Exercise —
Scan the entries and copy each line where the word "linejoin" is present.

(Data excerpts Opens)

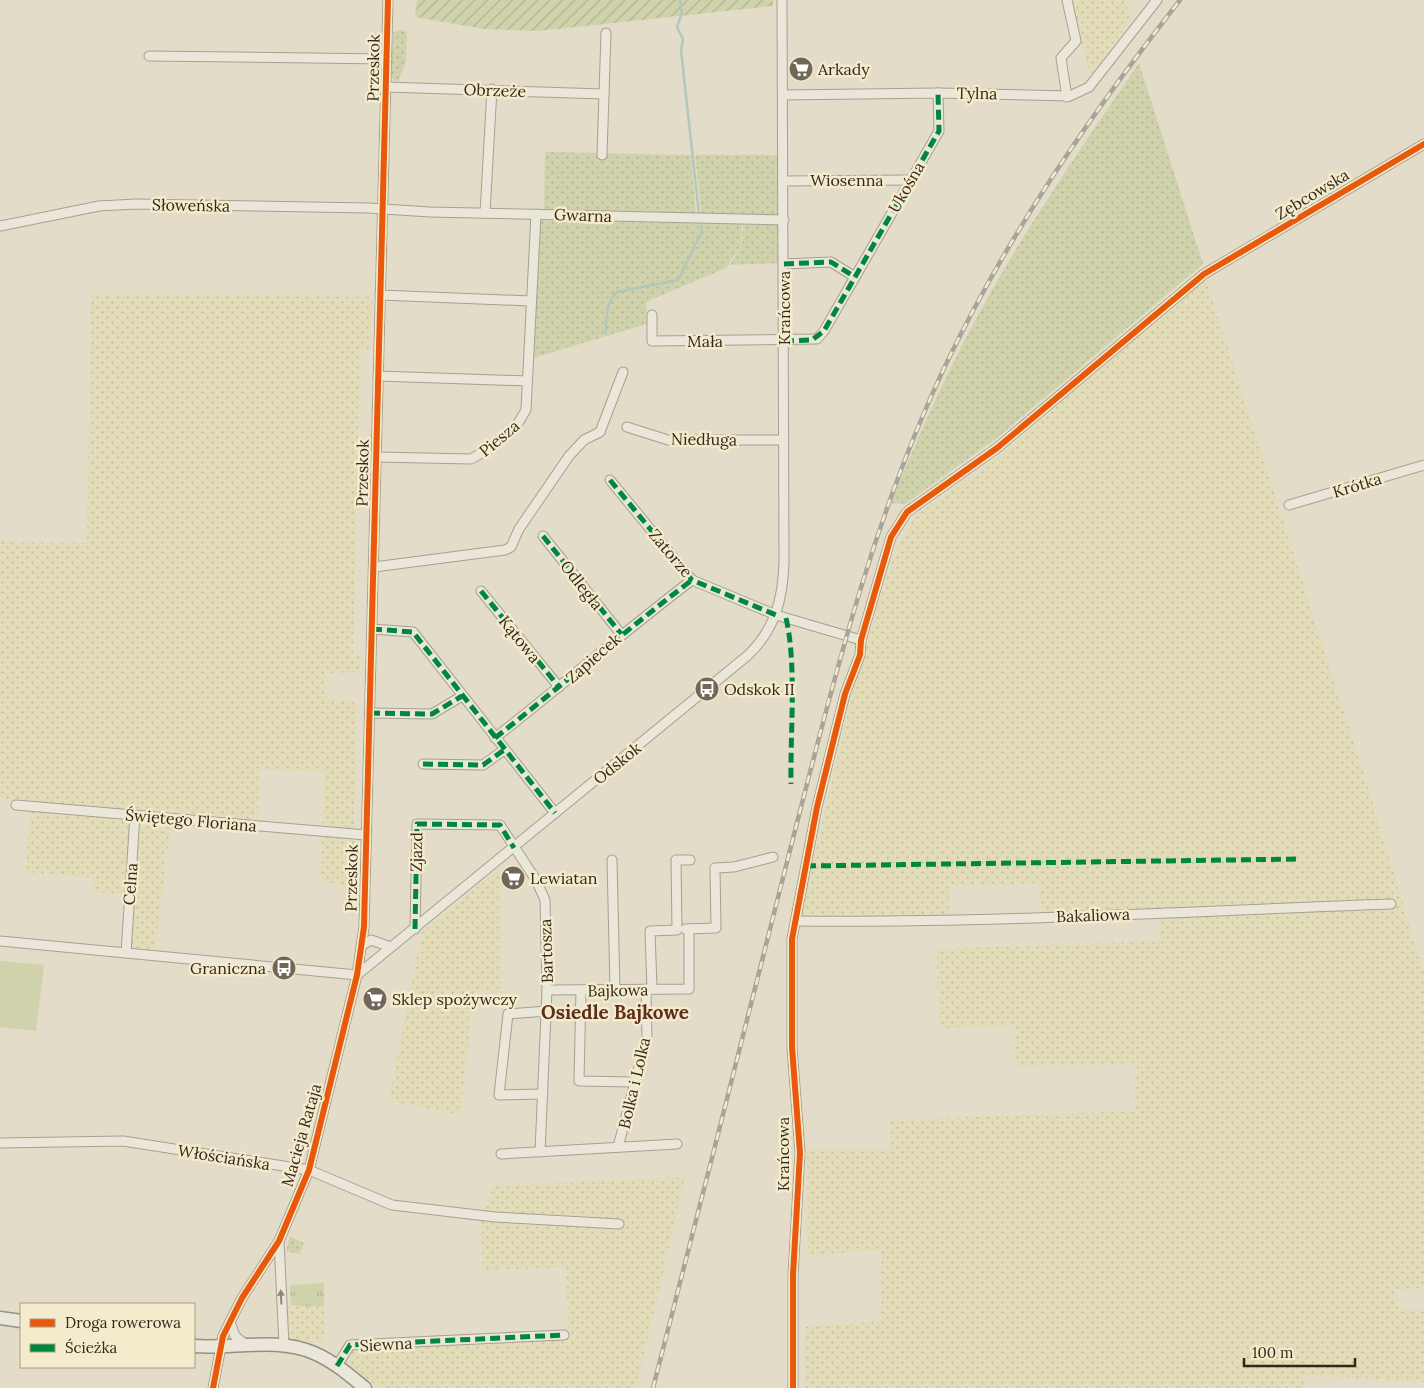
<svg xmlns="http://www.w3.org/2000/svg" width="1424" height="1388" font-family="Lora,serif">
  <defs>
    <pattern id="farmland-dots" width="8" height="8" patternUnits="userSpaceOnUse" patternTransform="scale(1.25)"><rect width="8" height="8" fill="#e2ddb8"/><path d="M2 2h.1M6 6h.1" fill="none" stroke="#c2be9e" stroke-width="1.8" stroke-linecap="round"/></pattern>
    <pattern id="grass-dots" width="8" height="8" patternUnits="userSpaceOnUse" patternTransform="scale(1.25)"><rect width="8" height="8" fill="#cfd2aa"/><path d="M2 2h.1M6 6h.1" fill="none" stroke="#b2b492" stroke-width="1.8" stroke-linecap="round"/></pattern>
    <pattern id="park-tufts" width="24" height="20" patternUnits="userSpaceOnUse" patternTransform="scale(1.25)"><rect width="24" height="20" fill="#cfd2aa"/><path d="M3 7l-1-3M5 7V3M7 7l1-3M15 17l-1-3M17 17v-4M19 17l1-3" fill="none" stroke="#b2b492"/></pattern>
    <pattern id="garden-furrows" width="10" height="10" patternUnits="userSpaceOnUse" patternTransform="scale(1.25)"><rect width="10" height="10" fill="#cfd2aa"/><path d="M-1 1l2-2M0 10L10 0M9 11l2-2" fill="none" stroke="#b2b492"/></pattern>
  </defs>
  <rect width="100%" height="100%" fill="#e2dcc8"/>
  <g fill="url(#farmland-dots)">
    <path d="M1071 0H1125L1131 20 1090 76Z"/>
    <path d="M1204 274 1369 790 1424 974V1288L1395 1290 1399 1309 1424 1311V1382L1303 1375 1304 1388H805V1327L881 1321V1250L808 1255 807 1149H890L889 1120 1135 1111 1137 1063 1016 1067 1014 1026 939 1028 937 949 1160 941 1159 910 1042 914 1038 883 949 887 951 914 800 918 856 678 894 554 915 516 998 458Z"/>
    <path d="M91 294 373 297 369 350 360 349 353 655 361 656 359 672 326 673 327 699 357 702 353 889 320 879 325 772 260 769 257 819 172 811 155 950 127 947 128 894 92 892 94 878 26 872 30 800 0 799V542L87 543Z"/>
    <path d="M500 868 502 993 474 991 460 1115 389 1101 422 932Z"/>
    <path d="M685 1177 636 1388H380L345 1363 353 1347 569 1339 566 1267 483 1271 481 1219 493 1186Z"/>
    <path d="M288 1305 324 1307 325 1342H305L292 1338 289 1334Z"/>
  </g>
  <g fill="url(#grass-dots)">
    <path d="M403 30 407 33 406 61 398 82 391 78 393 32Z"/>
    <path d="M1139 63 1203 264 998 437 905 504 891 503C916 441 943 380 975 321 1023 231 1082 147 1139 63Z"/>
    <path d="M545 152 691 155 696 217 544 213Z"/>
    <path d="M695 155H780L779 219 702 217Z"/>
    <path d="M539 221 742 224 741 245 726 268 646 302 647 324 533 358Z"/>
    <path d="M743 225H780L779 263 730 265 742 244Z"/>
    <path d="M290 1236 304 1243 300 1254 286 1251Z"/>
  </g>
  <path fill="url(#park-tufts)" d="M324 1283V1307L291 1305 290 1285Z"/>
  <path fill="url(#garden-furrows)" d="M417 0H773V6L538 31 484 29 415 17Z"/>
  <path fill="#cfd2aa" d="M0 961 44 965 36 1031 0 1027Z"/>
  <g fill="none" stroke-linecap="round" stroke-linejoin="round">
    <g stroke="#b4c7bc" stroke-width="2.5">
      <path d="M680 0 682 13 677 27 683 39 681 50 699 214"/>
      <path d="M606 333C606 319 606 303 617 292L678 280 702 231 701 226"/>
    </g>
    <defs>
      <g id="street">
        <path d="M149 56 387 59"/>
        <path d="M386 87 604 94"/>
        <path d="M783 95 938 93 1070 96 1089 87 1157 0"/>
        <path d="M1067 97 1061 58 1076 41 1067 0"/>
        <path d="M602 155 606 33"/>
        <path d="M784 181 910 180"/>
        <path d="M485 213 492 89"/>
        <path d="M0 226 99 206 136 204 368 208 430 212 784 220"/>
        <path d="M784 264 831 262 855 277"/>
        <path d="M380 295 531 301"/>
        <path d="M652 315V341L817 339 824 331 939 131 938 93"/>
        <path d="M378 376 527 381"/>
        <path d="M627 427 668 440H784"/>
        <path d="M377 457 471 459 487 450 517 425 526 410 536 214"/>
        <path d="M610 480 692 580 776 615 861 640"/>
        <path d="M1289 505 1424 465"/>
        <path d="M543 536 621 634"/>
        <path d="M374 567 505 550 511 547 519 529 569 456 584 440 600 432 623 372"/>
        <path d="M481 591 559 687"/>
        <path d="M372 629 413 632 555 813"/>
        <path d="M370 713 432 714 462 696"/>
        <path d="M495 738C561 686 625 631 692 580"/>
        <path d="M423 764 483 765 504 750"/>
        <path d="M16 805 366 835"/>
        <path d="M612 860 615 989"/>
        <path d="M796 921C994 923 1193 911 1391 904"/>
        <path d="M415 929 417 824 500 825 536 880 545 900 547 990 540 1152"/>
        <path d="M685 929 716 928 715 868 734 867 773 857"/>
        <path d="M0 941 357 975"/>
        <path d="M361 946 371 940 391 947"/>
        <path d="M126 953 135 815"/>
        <path d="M357 975 747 656C775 630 783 599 784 562L782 0"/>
        <path d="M652 989 650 931 677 930 676 860H690"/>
        <path d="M547 990 689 989V929"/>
        <path d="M581 990 579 1081 634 1082"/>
        <path d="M543 1094 499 1095 508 1014 547 1011"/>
        <path d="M0 1143 123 1141 309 1170 392 1205 495 1217 619 1224"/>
        <path d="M618 1147 647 1037 646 989"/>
        <path d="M501 1154 677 1144"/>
        <path d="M279 1241 284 1345"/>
        <path d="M230 1322 235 1336 246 1345"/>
        <path d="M337 1366 350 1345 564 1335"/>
        <path d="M213 1388 223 1336 242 1298 279 1241 309 1170 357 975 364 927 388 0"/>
        <path d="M793 1388V1275L800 1153 792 1047V939L817 807 845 694 860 655 861 640 891 537 907 512 997 448 1204 274 1424 144"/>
      </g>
      <g id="secondary">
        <path d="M0 1318 21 1321"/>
        <path d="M194 1346C233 1349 277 1337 314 1353 333 1361 349 1375 365 1388"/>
      </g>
    </defs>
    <use href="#street" stroke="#a6a092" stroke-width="11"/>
    <use href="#secondary" stroke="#969082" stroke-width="15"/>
    <use href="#street" stroke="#eae6d9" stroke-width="9"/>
    <use href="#secondary" stroke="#eae6d9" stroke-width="12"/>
    <defs>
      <path id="rail" d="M653 1388C698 1213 743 1037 787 862 831 691 871 520 948 360 1011 230 1091 114 1180 0"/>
    </defs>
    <use href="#rail" stroke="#a8a49a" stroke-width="4.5"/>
    <use href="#rail" stroke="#f4ebcc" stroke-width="2.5" stroke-dasharray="8" stroke-linecap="butt"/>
    <g stroke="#00873e" stroke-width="5" stroke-dasharray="10 5" stroke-linecap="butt">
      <path d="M784 264 831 262 855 277"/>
      <path d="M784 341 812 340 824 331 939 131 938 93"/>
      <path d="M610 480 692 580 776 615"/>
      <path d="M543 536 621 634"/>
      <path d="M481 591 559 687"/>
      <path d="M786 618C797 665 790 734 791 784"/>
      <path d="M372 629 413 632 555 813"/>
      <path d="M370 713 432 714 462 696"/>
      <path d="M495 738C561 686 625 631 692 580"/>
      <path d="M423 764 483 765 504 750"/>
      <path d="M806 866 1300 859"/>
      <path d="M415 929 417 824 500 825 514 848"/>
      <path d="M337 1366 350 1345 564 1335"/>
    </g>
    <defs>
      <g id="cycleway">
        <path d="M213 1388 223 1336 242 1298 279 1241 309 1170 357 975 364 927 388 0"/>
        <path d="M793 1388V1275L800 1153 792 1047V939L817 807 845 694 860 655 861 640 891 537 907 512 997 448 1204 274 1424 144"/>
      </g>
    </defs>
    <use href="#cycleway" stroke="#f4ebcc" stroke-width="9"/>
    <use href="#cycleway" stroke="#e8590c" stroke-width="6"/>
  </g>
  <defs><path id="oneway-solid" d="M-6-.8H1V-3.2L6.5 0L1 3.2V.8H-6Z" transform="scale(1.25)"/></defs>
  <use fill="#8e877a" href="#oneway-solid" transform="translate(281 1297) rotate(-93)"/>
  <defs>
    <symbol id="supermarket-disc" viewBox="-11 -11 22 22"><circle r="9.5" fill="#706758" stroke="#f4ebcc"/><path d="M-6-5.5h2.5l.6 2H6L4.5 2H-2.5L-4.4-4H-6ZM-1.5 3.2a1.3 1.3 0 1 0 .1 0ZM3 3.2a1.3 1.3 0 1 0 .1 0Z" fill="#fff"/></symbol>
    <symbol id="bus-disc" viewBox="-11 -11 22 22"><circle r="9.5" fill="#706758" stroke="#f4ebcc"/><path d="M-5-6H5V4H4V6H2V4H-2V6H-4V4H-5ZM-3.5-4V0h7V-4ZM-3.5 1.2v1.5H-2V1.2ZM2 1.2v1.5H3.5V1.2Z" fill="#fff"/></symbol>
  </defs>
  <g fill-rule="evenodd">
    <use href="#supermarket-disc" x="787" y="55" width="28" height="28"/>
    <use href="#bus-disc" x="693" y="675" width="28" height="28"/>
    <use href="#supermarket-disc" x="499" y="864" width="28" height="28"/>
    <use href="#bus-disc" x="270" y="954" width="28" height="28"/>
    <use href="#supermarket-disc" x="361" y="985" width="28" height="28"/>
  </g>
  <g text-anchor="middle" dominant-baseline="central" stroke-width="5" stroke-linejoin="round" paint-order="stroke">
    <g font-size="16" fill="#33281b" stroke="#f4ebcc">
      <text transform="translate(373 68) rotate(-89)">Przeskok</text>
      <text transform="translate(495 90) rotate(2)">Obrzeże</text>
      <text transform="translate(977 93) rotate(1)">Tylna</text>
      <text x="847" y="180">Wiosenna</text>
      <text transform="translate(906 187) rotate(-60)">Ukośna</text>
      <text transform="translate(1312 194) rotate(-31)">Zębcowska</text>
      <text transform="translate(191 205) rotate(1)">Słoweńska</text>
      <text transform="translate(583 215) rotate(2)">Gwarna</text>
      <text transform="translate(784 308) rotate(-90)">Krańcowa</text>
      <text x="705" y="341">Mała</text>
      <text transform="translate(499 438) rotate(-40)">Piesza</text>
      <text transform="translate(704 439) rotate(1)">Niedługa</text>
      <text transform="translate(362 473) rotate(-89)">Przeskok</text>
      <text transform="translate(1357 485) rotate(-17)">Krótka</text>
      <text transform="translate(671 553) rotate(50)">Zatorze</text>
      <text transform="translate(582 585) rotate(52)">Odległa</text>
      <text transform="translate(520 639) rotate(51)">Kątowa</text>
      <text transform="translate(593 658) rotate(-41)">Zapiecek</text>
      <text transform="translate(617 763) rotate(-39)">Odskok</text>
      <text transform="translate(191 820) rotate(5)">Świętego Floriana</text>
      <text transform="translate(416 852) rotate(-89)">Zjazd</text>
      <text transform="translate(351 878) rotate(-89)">Przeskok</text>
      <text transform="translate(130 884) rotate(-86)">Celna</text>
      <text transform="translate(1093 915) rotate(-2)">Bakaliowa</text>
      <text transform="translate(546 951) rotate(-92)">Bartosza</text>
      <text transform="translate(618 990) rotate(-1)">Bajkowa</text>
      <text transform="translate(634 1083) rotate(-77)">Bolka i Lolka</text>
      <text transform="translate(301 1135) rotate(-74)">Macieja Rataja</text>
      <text transform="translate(783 1154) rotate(-90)">Krańcowa</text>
      <text transform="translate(224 1157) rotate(9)">Włościańska</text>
      <text transform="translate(386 1344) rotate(-3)">Siewna</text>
    </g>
    <g font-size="16" fill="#33281b" stroke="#f4ebcc" text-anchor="start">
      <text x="818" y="69">Arkady</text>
      <text x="724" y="689">Odskok II</text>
      <text x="530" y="878">Lewiatan</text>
      <text x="266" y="968" text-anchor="end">Graniczna</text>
      <text x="392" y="999">Sklep spożywczy</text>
    </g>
    <g font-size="19" font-weight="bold" fill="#5f2e1b" stroke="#f4ebcc">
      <text x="615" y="1012">Osiedle Bajkowe</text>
    </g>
  </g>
  <rect x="20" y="1303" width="175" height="65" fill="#f4ebcc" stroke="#a79d85"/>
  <rect x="30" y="1319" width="25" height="8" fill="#e8590c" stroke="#a79d85"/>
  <text x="65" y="1328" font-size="15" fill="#33281b">Droga rowerowa</text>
  <rect x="30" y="1344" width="25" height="8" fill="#00873e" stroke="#a79d85"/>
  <text x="65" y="1353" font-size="15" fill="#33281b">Ścieżka</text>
  <path d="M1244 1358v8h111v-8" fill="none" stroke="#33281b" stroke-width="2.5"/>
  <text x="1252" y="1358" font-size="15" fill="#33281b" stroke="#f4ebcc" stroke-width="4" paint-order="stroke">100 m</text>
</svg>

(Data excerpts Closes)

Result —
  <g fill="none" stroke-linecap="round" stroke-linejoin="round">
  <g text-anchor="middle" dominant-baseline="central" stroke-width="5" stroke-linejoin="round" paint-order="stroke">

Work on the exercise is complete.